Monday, October 8, 2007

"Flaneur" - A word to Cherish

One of the joys of working with students is that they often return the favour, and teach me something valuable. It's been years since I finished university and students are now my only link to structured learning. New words and phrases fascinate me and I find that a few hours with a style conscious student or with a trendy newspaper, like say The Village Voice, will yield a bumper harvest. Last year's favorite vocabulary acquisition was a useful term encountered during some work I did for an Architecture student. The word was "Subtopia," and I had a lot of fun with it because it puts a neat label on a cultivated interest of mine and one of long standing. I was startled to discover the wealth of fresh discovery available to me once I acquired the term.

I had a similar experience on Saturday when Michael, a very bright U.B.C. student, shared a fascinating article from one of his fourth-year Film Studies courses. It describes a thought provoking Italian film on unique cityscapes. More interesting was its explanation of the French concept of the flaneur and its importance in our understanding of the modern (post 1848) city. Michael was enthused because we had recently studied City of Glass, in Paul Auster's novel The New York Trilogy. Michael had recognized a character in the novel as a flaneur and believed that the Auster must have studied the theories of Baudelaire, Roland Barthes and others. It was a good catch because a little Googling did verify that many scholars had drawn the same conclusions about the character and Auster's influences.

I was instantly possessive of the term Flaneur because at long last it gave a name to about about forty years of fond experience and habit - and it finds me at the stage in my life when I'm sorting through my past. I am originally from the ancient Canadian city of Saint John, New Brunswick and I retain a mass of vivid memories of boyhood scrambling all over my hometown, restless eyes absorbing every detail. Between the ages of ten and twenty I criss-crossed the city, often alone, hunting for novel experience among Victorian streetscapes, along the river shore, atop rock faces scourged by glacial flow, and in the bush beyond the suburbs. Frequently I took risks, as boys must do, but the point is that for me the city was a living thing, a constantly interesting companion.

By the age of fifteen I was already trying to photograph and research some of the abandoned industrial architecture and old tenements, convinced that only I had an eye for the beauty in cockeyed, unpainted wooden homes, rotting brickwork, overgrown lots and leaking hulks moored on the St. John River. I relished every opportunity to speak with elderly residents who were always amused by my insistence on recording their threadbare anecdotes. I kept walking, afraid to miss any detail before it was snatched away by the wreckers ball and his bulldozers.
"During his city wanderings, he took in visual fragments, turning his stroll into a prolonged, intense visual experience. A true protagonist and witness of modern city living, “a kaleidoscope with a conscience”, the flaneur incarnated a photographic mode of operating, perceiving the whole city as a visual universe, moving like a water diviner to go straight to the images in the midst of urban reality."

I started my urban scrambling in 1968, at the age of ten.
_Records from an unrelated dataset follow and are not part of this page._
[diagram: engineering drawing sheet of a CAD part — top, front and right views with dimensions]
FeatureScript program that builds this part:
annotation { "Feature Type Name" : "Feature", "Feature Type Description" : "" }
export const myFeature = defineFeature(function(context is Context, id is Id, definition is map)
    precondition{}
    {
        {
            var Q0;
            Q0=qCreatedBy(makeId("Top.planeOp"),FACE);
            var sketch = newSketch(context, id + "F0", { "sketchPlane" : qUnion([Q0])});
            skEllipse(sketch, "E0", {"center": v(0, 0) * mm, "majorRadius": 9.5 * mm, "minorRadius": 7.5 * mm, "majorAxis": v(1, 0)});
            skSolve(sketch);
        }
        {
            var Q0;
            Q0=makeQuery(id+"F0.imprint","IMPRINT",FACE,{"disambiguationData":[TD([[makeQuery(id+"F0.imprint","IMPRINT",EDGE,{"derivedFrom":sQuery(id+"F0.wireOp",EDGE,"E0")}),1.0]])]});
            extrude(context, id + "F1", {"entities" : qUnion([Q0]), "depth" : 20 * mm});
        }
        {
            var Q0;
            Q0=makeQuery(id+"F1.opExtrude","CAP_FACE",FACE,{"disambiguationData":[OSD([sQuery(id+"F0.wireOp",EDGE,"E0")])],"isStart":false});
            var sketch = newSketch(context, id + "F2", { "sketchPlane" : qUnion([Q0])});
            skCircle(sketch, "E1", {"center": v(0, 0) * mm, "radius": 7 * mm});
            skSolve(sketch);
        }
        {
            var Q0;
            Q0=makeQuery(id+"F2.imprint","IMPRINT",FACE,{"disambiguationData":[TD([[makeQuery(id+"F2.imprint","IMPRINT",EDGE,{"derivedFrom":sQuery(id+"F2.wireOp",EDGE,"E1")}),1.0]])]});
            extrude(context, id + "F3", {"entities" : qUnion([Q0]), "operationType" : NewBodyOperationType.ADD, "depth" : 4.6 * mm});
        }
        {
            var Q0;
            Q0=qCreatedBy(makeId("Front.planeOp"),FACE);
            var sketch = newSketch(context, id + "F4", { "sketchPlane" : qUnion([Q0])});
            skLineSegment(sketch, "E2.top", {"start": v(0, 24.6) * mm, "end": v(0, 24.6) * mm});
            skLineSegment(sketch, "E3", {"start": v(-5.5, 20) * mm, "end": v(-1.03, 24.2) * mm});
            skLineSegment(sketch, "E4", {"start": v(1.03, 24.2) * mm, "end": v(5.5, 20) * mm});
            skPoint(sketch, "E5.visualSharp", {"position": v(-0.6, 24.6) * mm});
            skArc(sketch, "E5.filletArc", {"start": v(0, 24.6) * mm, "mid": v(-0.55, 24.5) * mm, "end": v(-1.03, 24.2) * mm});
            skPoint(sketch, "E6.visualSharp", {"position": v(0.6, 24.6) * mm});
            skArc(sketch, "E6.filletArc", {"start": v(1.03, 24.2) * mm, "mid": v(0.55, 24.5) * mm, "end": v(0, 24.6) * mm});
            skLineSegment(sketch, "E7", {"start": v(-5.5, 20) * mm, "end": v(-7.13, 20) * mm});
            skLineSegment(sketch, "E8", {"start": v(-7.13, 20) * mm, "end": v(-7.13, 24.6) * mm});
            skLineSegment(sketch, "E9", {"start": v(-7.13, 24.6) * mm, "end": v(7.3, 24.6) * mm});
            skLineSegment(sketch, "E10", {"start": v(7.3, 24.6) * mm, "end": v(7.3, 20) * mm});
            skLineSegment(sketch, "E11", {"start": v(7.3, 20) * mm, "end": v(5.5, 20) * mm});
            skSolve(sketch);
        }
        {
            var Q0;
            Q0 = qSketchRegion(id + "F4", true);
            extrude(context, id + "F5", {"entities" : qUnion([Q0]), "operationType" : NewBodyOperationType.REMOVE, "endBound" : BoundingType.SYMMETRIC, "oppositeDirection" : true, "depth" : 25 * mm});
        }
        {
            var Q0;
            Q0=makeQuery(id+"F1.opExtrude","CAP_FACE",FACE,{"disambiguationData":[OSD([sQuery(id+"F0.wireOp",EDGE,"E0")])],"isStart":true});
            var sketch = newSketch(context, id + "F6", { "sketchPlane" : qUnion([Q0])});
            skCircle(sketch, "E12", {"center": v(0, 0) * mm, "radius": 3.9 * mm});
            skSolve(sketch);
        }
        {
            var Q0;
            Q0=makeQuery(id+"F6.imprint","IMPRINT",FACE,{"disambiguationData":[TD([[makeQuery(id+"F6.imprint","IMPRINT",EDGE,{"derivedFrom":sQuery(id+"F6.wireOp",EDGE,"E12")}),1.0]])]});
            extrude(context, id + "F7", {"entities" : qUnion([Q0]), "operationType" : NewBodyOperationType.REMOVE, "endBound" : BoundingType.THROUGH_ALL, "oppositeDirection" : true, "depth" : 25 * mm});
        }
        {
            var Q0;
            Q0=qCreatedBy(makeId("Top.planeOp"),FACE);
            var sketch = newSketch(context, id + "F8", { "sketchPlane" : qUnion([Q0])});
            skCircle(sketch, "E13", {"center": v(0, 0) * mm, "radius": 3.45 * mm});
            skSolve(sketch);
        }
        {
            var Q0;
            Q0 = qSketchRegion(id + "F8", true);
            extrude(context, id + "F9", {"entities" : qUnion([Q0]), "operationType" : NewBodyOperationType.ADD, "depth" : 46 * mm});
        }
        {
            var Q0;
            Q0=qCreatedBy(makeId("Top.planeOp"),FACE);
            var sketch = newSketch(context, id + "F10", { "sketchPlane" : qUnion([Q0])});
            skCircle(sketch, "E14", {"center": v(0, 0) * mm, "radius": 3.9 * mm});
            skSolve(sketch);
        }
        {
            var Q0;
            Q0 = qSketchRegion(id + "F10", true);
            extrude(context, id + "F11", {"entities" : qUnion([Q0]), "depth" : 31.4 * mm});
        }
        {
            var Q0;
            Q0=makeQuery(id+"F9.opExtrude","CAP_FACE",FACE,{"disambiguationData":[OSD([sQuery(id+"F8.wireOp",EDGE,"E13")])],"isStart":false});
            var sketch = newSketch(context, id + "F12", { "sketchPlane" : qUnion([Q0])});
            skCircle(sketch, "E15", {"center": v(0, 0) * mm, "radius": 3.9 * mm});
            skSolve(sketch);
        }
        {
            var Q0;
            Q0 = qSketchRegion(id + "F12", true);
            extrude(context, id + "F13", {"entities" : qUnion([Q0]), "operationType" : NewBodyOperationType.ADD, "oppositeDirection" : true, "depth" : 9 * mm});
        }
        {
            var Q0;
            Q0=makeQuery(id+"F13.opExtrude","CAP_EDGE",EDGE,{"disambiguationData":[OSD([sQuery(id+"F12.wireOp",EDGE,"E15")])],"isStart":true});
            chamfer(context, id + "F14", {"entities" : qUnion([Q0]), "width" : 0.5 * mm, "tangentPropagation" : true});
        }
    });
There were still whole neighborhoods filled with this type of rude architecture, lightly anchored to the living rock. In some locations geologic history competed with the architecture - deep striations in the rock face evidenced the direction of glacial flow during the last Ice Age.
In Paul Auster's NEW YORK TRILOGY, Quinn, a writer of detective stories, accepts the assignment of tailing Dr. Stillman, a deranged historian whose daily wanderings through the city seem random. Yet when carefully mapped they reveal clues to Stillman's agitated thought processes. Scholars of literature debate whether the character is a true flaneur.

I have not had as much travel as I would like, but the cities I have enjoyed most were those I could explore at my leisure -the flaneur instinct runs deep. I explored Hong Kong with tremendous interest, several times. In the 1980s I walked every street on H.K. island savoring in the sheer taste of the place. Amidst and beyond the towers and concrete flats I found everything from overgrown gun positions to oddities of Chinese - Colonial architecture. I know I found foliage concealed relics which even locals were unaware of. In Taiwan I explored the city of Taipei on foot for almost two years, and learned its corners, its edges and its stinks, almost as well as my Canadian hometown. One of my fondest memories is of climbing over a high wall, which was topped with barbed wire, located very near a naval base. There I photographed the graves of Legion Etrangere officers killed in the 1884 Sino-French War. I was only in Tokyo a few times but I spent most of those visits on my feet and because I did I found small hidden wonders that will stay with me till death.

What, I wonder, did those Taiwanese and Japanese make of me? Would my wandering across, over, around and under their city structures have seemed as illogical as Stillmans pattern in Auster's novel? Did they find it insulting that I loved their homegrown monstrosities and their debris more than than marvelous new architecture financed with profits generated by the "Asian Miracle".

Now that Michael has introduced me to this wonderful concept - I understand that I too am a Flaneur. I believe I am going to have fun exploring the philosophy behind it. More, it is already helping me to understand myself just a bit more and is certain to contribute to some of my future projects.